-- What the exercise asks --
Reproduce the full PerFace framework overview word for word.
[[ Passage, beginning ]]
PerFace Framework: Dual Face Analysis Methods

• PerFace framework is a dual-component approach, combining a perception-aligned face similarity metric for anonymization with parallel MLP architectures for scalable recognition.
• It leverages a triplet loss on human-annotated SimCelebA data to achieve 91.7% triplet-accuracy, improving the balance between anonymity and naturalness.
• Its parallel MLP (OCON) design enables rapid training, fault tolerance, and near-linear scalability in real-time, multiclass face recognition systems.

The PerFace framework encompasses two distinct but influential strands of face analysis research: (1) perceptual face similarity metric learning for face anonymization (Kumagai et al., 24 Sep 2025) and (2) a parallel multilayer perceptron (MLP)–based architecture for scalable, efficient face recognition (Bhowmik et al., 2010). Both are motivated by limitations of conventional, monolithic identity-classification approaches, but they address fundamentally different problems—capturing fine-grained perceptual similarity and achieving scalable, real-time multiclass face classification, respectively—through specialized model design and training protocols.

1. Motivation and Conceptual Foundations

The perceptual-similarity PerFace framework was motivated by the observation that state-of-the-art face-swapping approaches for anonymization are limited by reliance on binary “same/different-identity” recognition models, such as ArcFace, which do not reflect the gradations of similarity perceived by human observers. In anonymization pipelines, it is essential to select swap candidates that optimize the tradeoff between anonymity (visual distinctness) and naturalness (plausibility of facial attributes). PerFace introduces a continuous, perception-aligned face similarity metric to bridge this gap (Kumagai et al., 24 Sep 2025).

The computational PerFace framework addresses slow training convergence of standard MLPs for face recognition as the number of classes or samples increases. Real-time applications such as biometric authentication or surveillance require rapid retraining and operational scalability. The key idea is to decompose the multiclass learning task in a way that allows embarrassingly parallel training jobs, thereby improving throughput and system flexibility (Bhowmik et al., 2010).
[[ Passage, end ]]
[[ Record extracts, beginning ]]
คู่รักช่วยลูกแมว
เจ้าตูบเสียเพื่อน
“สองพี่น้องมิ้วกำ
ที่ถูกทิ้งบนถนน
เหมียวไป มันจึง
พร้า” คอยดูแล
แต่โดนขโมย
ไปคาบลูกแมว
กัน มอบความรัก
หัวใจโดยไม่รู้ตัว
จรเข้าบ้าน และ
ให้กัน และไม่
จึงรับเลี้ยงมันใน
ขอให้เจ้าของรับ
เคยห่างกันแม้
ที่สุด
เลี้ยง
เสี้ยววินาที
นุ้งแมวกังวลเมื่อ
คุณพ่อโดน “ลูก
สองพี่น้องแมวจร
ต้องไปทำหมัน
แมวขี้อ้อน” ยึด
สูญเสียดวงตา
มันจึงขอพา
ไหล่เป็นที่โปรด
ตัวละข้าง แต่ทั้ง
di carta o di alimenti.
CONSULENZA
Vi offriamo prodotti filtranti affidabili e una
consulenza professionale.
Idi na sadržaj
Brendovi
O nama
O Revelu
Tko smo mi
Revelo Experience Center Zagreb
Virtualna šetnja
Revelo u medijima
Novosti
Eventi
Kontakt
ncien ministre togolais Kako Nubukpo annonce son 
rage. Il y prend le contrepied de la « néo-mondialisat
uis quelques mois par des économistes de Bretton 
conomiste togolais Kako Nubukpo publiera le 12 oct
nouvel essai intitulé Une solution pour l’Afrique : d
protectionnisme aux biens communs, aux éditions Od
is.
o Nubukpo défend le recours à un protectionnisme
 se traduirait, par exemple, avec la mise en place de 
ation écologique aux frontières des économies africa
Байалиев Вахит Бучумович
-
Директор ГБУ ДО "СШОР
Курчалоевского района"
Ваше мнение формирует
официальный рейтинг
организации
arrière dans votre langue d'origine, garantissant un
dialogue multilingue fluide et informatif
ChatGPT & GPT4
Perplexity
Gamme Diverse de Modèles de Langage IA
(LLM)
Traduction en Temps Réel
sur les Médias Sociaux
[[ Record extracts, end ]]
-- Task result --
PerFace Framework: Dual Face Analysis Methods

• PerFace framework is a dual-component approach, combining a perception-aligned face similarity metric for anonymization with parallel MLP architectures for scalable recognition.
• It leverages a triplet loss on human-annotated SimCelebA data to achieve 91.7% triplet-accuracy, improving the balance between anonymity and naturalness.
• Its parallel MLP (OCON) design enables rapid training, fault tolerance, and near-linear scalability in real-time, multiclass face recognition systems.

The PerFace framework encompasses two distinct but influential strands of face analysis research: (1) perceptual face similarity metric learning for face anonymization (Kumagai et al., 24 Sep 2025) and (2) a parallel multilayer perceptron (MLP)–based architecture for scalable, efficient face recognition (Bhowmik et al., 2010). Both are motivated by limitations of conventional, monolithic identity-classification approaches, but they address fundamentally different problems—capturing fine-grained perceptual similarity and achieving scalable, real-time multiclass face classification, respectively—through specialized model design and training protocols.

1. Motivation and Conceptual Foundations

The perceptual-similarity PerFace framework was motivated by the observation that state-of-the-art face-swapping approaches for anonymization are limited by reliance on binary “same/different-identity” recognition models, such as ArcFace, which do not reflect the gradations of similarity perceived by human observers. In anonymization pipelines, it is essential to select swap candidates that optimize the tradeoff between anonymity (visual distinctness) and naturalness (plausibility of facial attributes). PerFace introduces a continuous, perception-aligned face similarity metric to bridge this gap (Kumagai et al., 24 Sep 2025).

The computational PerFace framework addresses slow training convergence of standard MLPs for face recognition as the number of classes or samples increases. Real-time applications such as biometric authentication or surveillance require rapid retraining and operational scalability. The key idea is to decompose the multiclass learning task in a way that allows embarrassingly parallel training jobs, thereby improving throughput and system flexibility (Bhowmik et al., 2010).